(Scene geometry reasoning data)

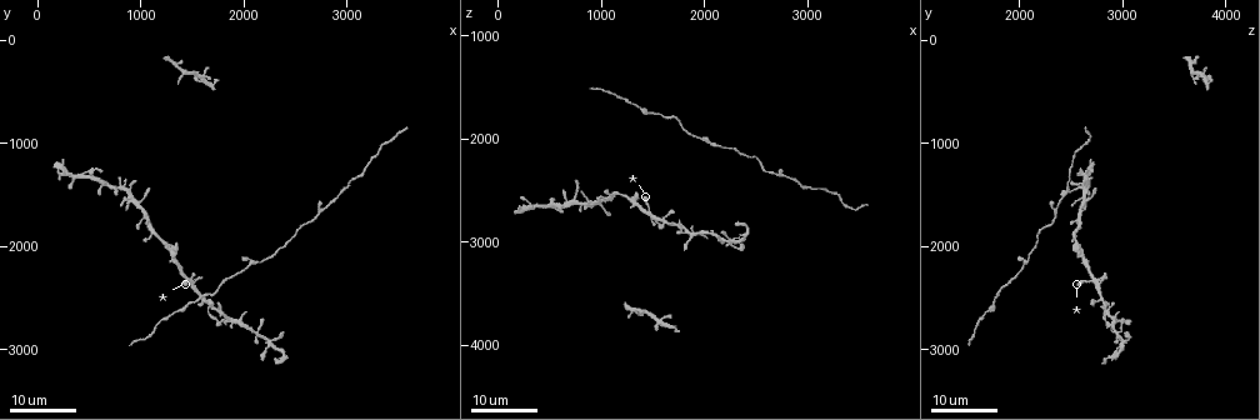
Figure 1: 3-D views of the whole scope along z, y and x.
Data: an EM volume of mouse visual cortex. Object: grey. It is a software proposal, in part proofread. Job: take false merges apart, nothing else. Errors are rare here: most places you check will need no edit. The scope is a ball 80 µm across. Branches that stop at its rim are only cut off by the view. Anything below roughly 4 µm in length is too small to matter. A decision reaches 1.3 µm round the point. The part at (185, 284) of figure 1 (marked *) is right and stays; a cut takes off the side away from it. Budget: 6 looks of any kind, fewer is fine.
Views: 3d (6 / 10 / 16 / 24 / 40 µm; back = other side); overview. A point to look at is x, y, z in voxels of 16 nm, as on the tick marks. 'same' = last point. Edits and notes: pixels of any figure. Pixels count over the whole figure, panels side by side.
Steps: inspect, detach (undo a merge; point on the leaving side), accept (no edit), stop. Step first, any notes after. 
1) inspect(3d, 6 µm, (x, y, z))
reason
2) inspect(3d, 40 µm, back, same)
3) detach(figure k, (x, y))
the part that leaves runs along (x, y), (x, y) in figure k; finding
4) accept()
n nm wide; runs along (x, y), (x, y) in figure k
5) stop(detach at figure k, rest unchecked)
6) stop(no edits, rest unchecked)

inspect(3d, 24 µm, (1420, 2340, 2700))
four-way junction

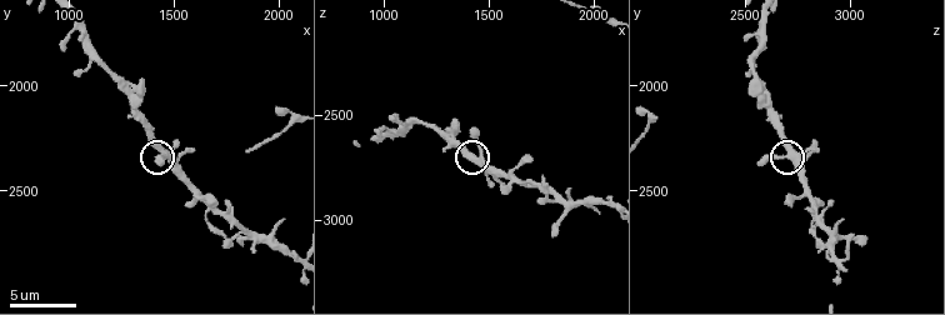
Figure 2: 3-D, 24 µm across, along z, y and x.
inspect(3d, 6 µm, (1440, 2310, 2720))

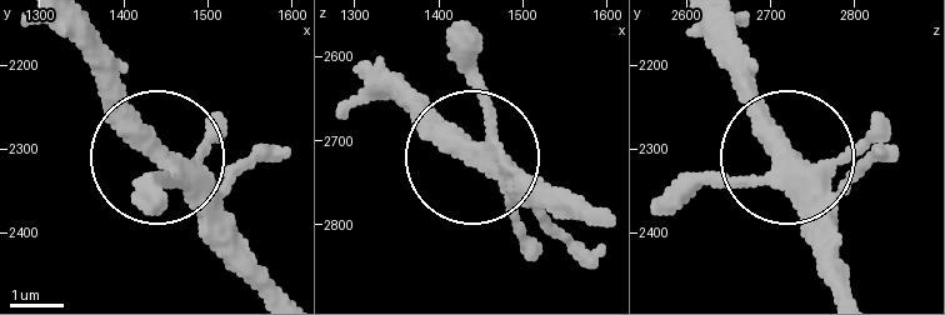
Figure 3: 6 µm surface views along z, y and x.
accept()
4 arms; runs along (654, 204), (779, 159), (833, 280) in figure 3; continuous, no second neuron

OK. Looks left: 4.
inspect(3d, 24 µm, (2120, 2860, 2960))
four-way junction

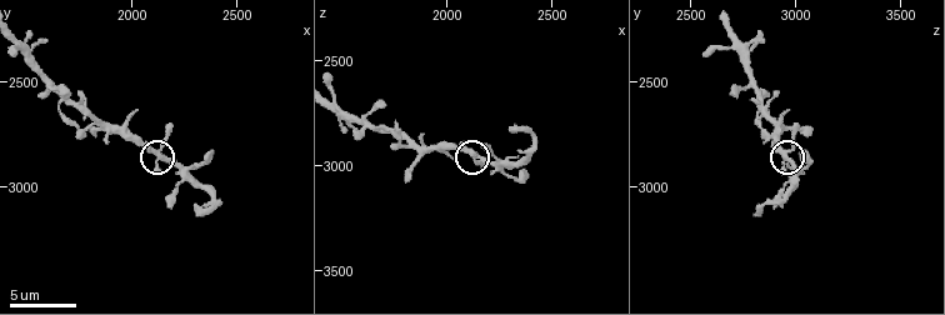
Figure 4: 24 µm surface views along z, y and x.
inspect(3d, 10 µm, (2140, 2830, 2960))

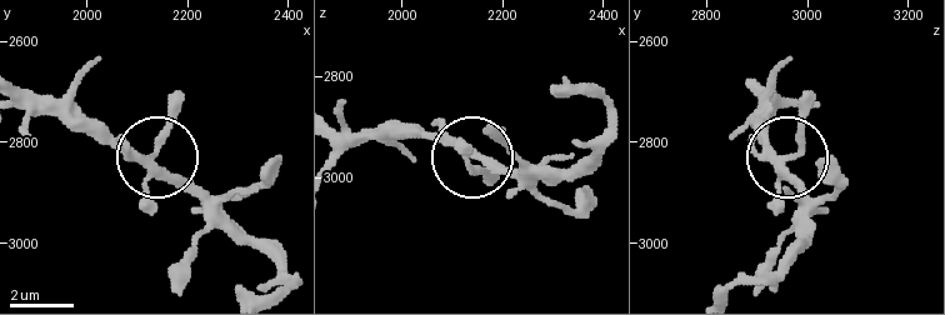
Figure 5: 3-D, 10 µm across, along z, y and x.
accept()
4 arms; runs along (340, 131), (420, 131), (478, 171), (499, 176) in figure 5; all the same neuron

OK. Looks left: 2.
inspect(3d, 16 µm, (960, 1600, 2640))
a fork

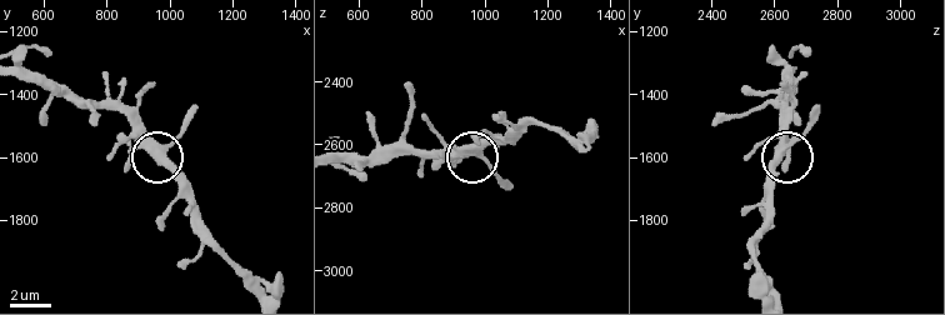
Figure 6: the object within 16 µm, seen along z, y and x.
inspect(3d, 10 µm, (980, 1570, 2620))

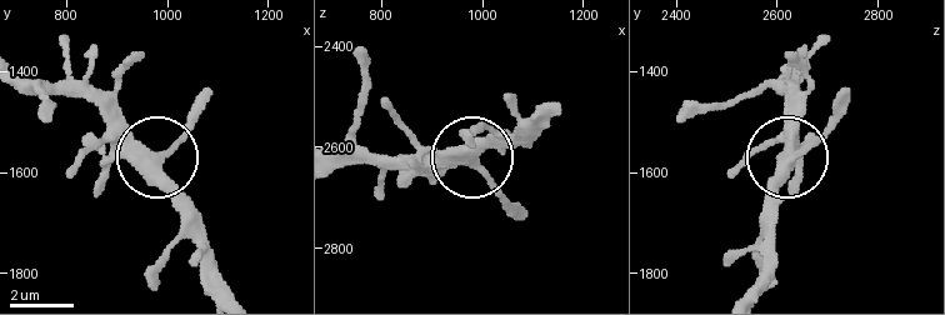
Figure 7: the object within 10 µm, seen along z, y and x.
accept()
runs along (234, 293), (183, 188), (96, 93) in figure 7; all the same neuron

ACTIVITY -
Among the lines above, count those containing "notes", and give only the number.

EXPECTED OUTPUT -
2